- **Work to be completed**: Run through the data and copy out every line that mentions the word "PostgreSQL".

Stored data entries

-- Opening Marker --

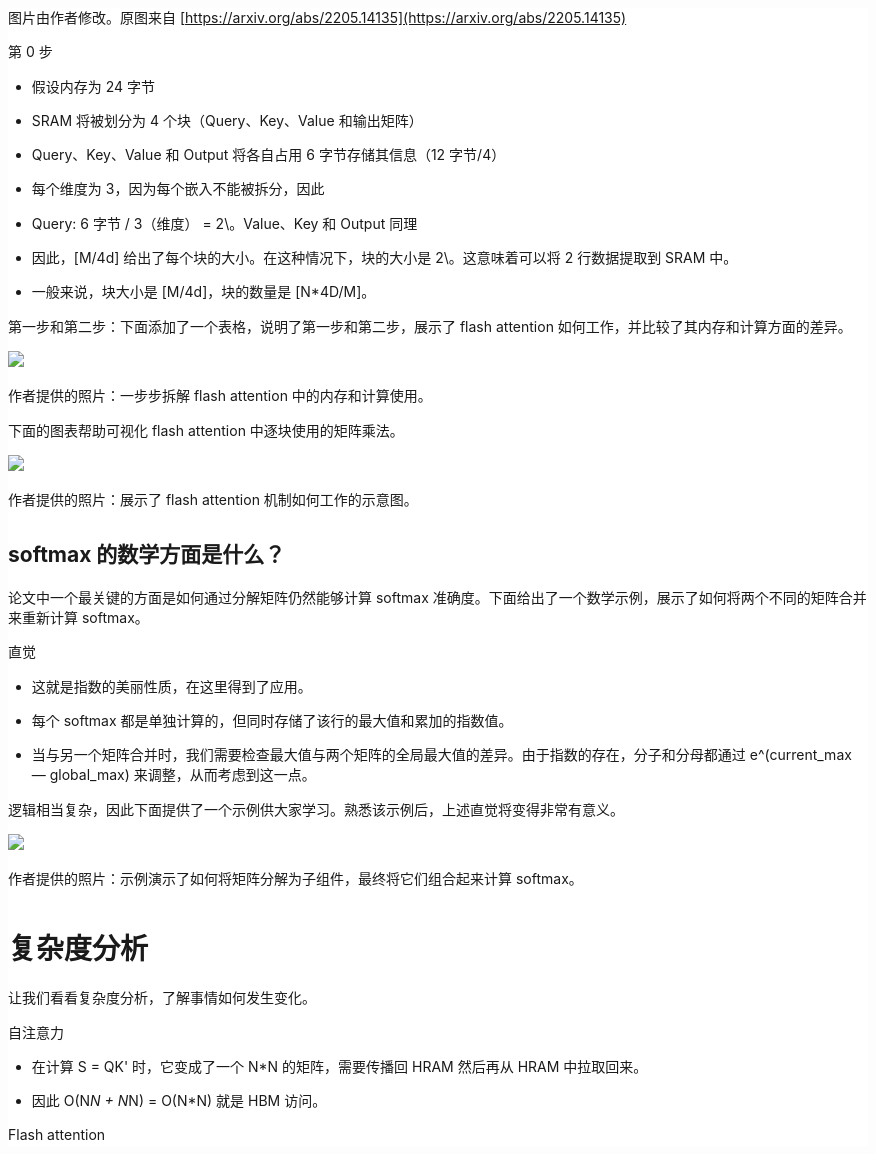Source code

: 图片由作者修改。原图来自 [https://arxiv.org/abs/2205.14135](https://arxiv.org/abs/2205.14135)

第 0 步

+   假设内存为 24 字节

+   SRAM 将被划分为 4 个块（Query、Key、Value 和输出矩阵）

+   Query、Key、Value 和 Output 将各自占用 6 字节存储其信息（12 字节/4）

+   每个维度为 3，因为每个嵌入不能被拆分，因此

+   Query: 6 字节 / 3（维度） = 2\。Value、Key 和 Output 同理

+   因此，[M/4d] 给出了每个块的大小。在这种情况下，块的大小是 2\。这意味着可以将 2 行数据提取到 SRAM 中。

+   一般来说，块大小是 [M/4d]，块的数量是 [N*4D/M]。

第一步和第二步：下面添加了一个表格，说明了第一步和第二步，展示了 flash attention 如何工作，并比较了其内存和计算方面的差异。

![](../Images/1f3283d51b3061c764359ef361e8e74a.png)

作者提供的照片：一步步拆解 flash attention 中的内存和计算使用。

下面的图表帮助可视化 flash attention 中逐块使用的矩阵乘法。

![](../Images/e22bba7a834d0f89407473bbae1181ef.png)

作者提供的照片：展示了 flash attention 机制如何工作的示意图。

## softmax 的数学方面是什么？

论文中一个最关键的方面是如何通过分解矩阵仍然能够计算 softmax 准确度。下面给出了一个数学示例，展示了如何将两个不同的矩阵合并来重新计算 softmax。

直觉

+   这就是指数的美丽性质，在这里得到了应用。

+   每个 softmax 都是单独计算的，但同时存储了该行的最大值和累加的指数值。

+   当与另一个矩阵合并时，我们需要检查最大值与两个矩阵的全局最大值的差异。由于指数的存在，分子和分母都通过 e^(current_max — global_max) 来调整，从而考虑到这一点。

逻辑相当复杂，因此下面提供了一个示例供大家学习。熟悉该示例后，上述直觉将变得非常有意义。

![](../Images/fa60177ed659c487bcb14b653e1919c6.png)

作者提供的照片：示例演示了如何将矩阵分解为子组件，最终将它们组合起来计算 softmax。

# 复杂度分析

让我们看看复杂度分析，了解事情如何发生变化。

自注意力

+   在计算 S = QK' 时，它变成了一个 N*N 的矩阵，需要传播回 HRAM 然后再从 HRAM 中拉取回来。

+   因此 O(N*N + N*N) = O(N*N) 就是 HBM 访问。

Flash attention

-- Closing Marker --
-- Opening Marker --

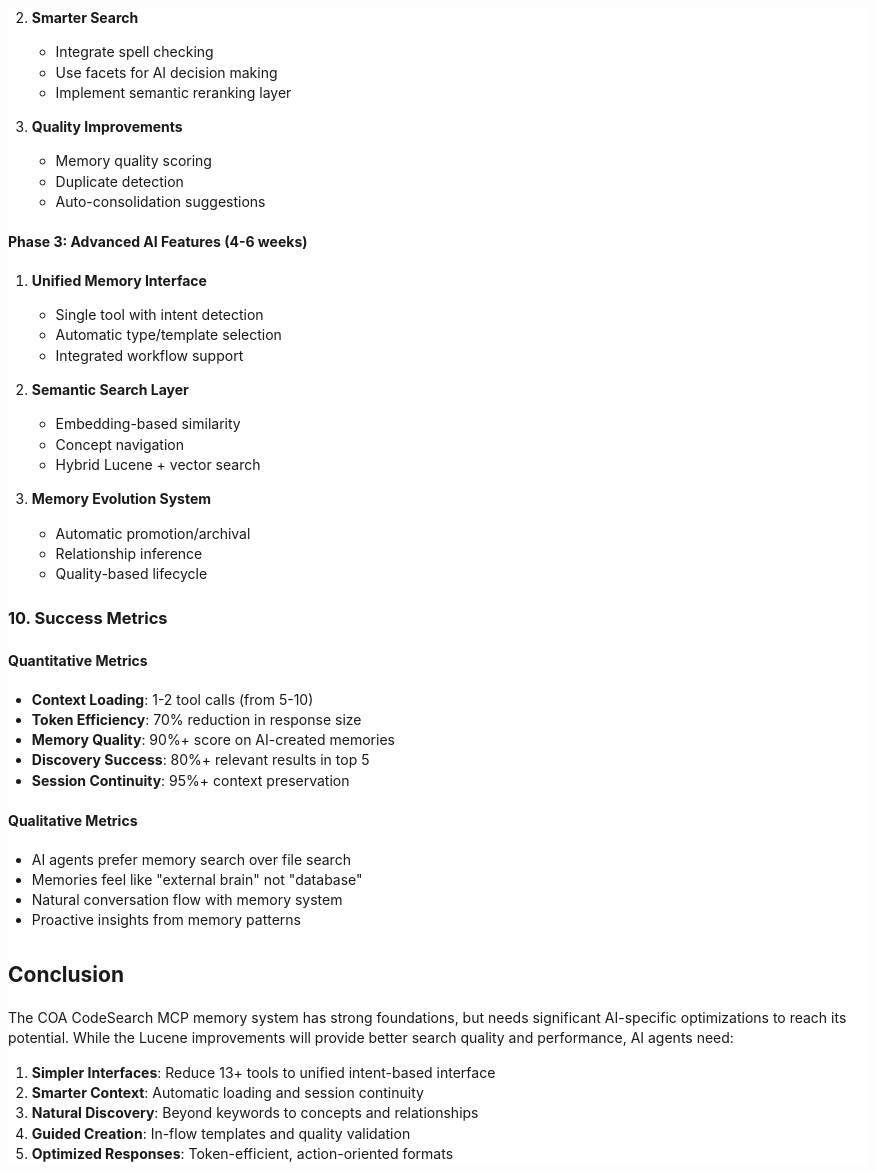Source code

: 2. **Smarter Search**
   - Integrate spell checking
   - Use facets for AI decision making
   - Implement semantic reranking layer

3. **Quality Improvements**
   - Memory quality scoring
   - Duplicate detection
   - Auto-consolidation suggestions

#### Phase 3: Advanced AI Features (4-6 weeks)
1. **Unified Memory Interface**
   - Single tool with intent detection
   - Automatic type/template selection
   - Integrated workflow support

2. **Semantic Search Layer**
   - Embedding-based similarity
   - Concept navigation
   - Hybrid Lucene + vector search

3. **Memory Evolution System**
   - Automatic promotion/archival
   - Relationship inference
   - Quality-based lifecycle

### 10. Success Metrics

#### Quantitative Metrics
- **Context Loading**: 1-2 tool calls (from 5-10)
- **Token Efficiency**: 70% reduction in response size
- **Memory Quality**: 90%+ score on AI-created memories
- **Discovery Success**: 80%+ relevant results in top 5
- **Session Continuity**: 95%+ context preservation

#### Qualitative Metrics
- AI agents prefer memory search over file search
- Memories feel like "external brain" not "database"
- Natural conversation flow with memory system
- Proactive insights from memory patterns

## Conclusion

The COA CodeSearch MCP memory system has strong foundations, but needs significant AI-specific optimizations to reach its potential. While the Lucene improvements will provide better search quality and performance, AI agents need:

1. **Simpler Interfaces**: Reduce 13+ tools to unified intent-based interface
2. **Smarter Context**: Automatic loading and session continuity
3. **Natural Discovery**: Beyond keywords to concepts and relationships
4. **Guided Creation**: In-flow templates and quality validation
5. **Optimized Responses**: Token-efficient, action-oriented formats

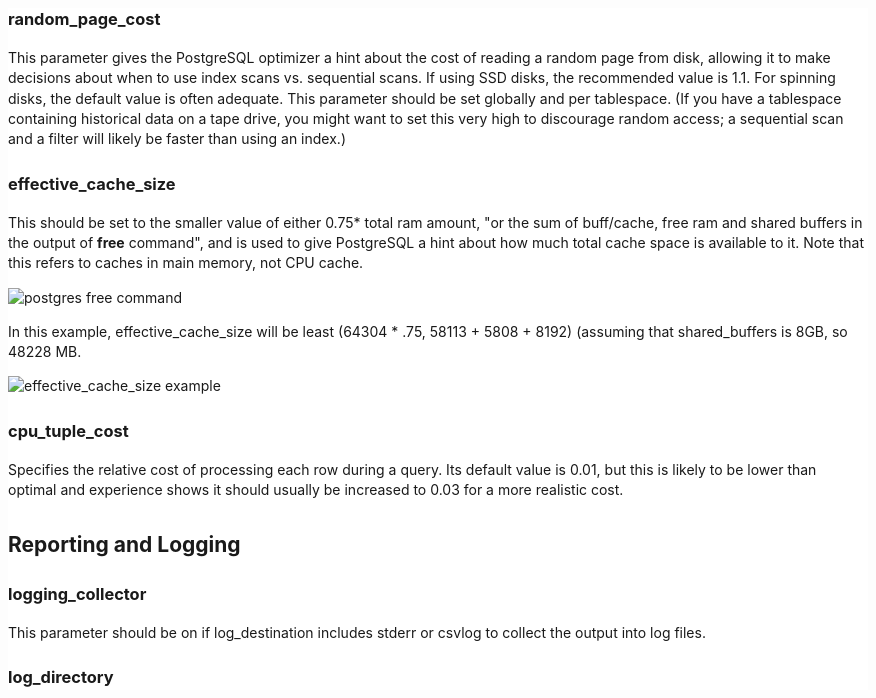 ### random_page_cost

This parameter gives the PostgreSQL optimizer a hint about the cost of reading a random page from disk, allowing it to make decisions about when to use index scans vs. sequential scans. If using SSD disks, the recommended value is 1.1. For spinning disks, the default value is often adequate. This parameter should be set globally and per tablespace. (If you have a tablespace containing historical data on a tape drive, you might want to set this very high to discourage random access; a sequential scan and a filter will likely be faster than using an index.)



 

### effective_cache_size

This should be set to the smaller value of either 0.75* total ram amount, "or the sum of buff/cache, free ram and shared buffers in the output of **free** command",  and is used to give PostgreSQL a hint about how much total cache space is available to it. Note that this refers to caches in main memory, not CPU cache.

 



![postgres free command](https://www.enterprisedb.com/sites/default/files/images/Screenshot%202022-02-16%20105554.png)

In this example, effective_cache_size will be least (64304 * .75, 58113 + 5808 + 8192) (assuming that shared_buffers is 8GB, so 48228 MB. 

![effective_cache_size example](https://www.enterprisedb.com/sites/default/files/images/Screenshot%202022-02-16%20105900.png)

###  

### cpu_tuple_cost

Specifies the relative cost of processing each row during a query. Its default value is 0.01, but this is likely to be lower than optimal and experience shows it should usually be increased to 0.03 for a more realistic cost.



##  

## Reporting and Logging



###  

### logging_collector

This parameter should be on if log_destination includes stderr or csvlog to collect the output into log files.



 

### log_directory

-- Closing Marker --

- **Problem solution**:
This parameter gives the PostgreSQL optimizer a hint about the cost of reading a random page from disk, allowing it to make decisions about when to use index scans vs. sequential scans. If using SSD disks, the recommended value is 1.1. For spinning disks, the default value is often adequate. This parameter should be set globally and per tablespace. (If you have a tablespace containing historical data on a tape drive, you might want to set this very high to discourage random access; a sequential scan and a filter will likely be faster than using an index.)
This should be set to the smaller value of either 0.75* total ram amount, "or the sum of buff/cache, free ram and shared buffers in the output of **free** command",  and is used to give PostgreSQL a hint about how much total cache space is available to it. Note that this refers to caches in main memory, not CPU cache.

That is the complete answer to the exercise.